### Text
Content starts
A Gathering of Alchemists. Report on the Workshop On the Fringes of Alchemy, 9-10 July 2010

July 15, 2010

 

The Department of Medieval Studies hosted a special event this July, a meeting of alchemy scholars aiming to share results and discuss questions in their discipline, in the true spirit of the turba philosophorum. While Plato, Parmenides, or Pythagoras could not make it to the workshop this time, scholars from all over Europe gathered in Budapest for this event, the focus of which was alchemy on the "fringes," both in a geographical, and a disciplinary, sense.

In the first session dealing with the interactions between alchemy and various religious traditions in the Middle Ages, Aksel Haaning (Roskilde) pointed out how alchemy became the key to the spiritual understanding of the Bible, while Graziana Ciola (Pavia) gave a paper on the Franciscan Johannes de Rupescissa showing how his was the first systematic attempt to bring alchemy and prophecy together. Gabriele Ferrario (Cambridge) analyzed in detail the alchemical poem by Ibn Arfa’ Ra, an eleventh-century Arabic author who set out to achieve nothing less than the description of all existing things.

In a session on the connections between alchemy, art, medicine, and material culture we could hear exciting papers from Ana-Maria Gruia (Cluj) on the obscure imagery of medieval stove tiles, or Ilona Fekete (Oxford/Budapest) on the peculiar discipline of "filth pharmacy."
Content ends
### Questions
a) In the workshop report, what did Graziana Ciola's paper show about the Franciscan Johannes de Rupescissa?
b) What is the Spanish translation of this sentence from the workshop report: "The Department of Medieval Studies hosted a special event this July, a meeting of alchemy scholars aiming to share results and discuss questions in their discipline, in the true spirit of the turba philosophorum."?

### Extracted records
Content starts
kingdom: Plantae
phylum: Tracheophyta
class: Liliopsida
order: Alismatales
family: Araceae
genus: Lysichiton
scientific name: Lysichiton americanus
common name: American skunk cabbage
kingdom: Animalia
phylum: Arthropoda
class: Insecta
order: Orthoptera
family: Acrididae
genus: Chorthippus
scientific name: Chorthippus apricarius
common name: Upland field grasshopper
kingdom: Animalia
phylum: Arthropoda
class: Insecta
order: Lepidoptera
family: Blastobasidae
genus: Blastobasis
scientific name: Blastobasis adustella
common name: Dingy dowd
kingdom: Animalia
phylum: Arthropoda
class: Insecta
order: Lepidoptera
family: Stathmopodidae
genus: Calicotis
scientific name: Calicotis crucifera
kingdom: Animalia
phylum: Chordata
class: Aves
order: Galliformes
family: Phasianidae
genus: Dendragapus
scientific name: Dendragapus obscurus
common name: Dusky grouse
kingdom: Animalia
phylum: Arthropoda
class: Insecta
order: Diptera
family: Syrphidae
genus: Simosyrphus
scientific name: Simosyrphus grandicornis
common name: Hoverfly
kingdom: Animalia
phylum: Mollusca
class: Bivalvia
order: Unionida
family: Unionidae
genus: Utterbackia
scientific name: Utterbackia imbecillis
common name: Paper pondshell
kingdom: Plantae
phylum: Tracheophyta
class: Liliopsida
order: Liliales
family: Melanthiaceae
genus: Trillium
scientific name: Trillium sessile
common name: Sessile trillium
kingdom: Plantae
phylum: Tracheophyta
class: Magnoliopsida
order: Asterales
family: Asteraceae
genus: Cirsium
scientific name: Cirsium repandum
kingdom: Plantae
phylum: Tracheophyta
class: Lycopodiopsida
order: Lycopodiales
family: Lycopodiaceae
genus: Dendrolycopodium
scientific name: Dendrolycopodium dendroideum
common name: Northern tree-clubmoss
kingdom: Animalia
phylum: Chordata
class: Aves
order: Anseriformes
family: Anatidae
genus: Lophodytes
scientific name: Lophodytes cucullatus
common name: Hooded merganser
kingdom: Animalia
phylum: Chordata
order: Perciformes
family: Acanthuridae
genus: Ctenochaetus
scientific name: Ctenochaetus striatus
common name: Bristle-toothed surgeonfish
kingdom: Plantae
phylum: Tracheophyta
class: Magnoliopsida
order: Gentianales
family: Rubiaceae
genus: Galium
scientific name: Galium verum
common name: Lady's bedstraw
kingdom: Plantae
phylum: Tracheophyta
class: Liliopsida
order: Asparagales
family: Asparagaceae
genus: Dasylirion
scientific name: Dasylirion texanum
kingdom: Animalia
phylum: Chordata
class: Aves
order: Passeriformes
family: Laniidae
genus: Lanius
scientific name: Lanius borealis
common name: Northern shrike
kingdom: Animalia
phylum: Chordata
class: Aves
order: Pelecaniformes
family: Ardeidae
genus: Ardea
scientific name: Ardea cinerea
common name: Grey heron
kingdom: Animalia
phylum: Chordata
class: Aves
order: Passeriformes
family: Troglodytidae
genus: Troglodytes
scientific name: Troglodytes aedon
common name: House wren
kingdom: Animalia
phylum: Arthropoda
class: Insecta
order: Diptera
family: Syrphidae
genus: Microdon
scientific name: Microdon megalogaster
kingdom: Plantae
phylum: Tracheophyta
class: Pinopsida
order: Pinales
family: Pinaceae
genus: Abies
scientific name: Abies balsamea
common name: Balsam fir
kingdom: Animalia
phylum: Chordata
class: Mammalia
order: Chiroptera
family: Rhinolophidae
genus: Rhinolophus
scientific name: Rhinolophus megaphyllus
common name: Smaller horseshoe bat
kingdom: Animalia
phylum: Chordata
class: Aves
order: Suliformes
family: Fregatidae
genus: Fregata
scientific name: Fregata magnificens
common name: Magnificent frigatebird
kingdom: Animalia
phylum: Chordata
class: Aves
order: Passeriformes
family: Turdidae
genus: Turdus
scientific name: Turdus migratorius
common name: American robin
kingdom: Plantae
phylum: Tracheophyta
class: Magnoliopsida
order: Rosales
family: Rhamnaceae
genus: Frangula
Content ends
### Answers to each task
a) It showed that his was the first systematic attempt to bring alchemy and prophecy together.

b) El Departamento de Estudios Medievales organizó un evento especial este julio, una reunión de estudiosos de la alquimia que buscaban compartir resultados y debatir cuestiones de su disciplina, con el verdadero espíritu de la turba philosophorum.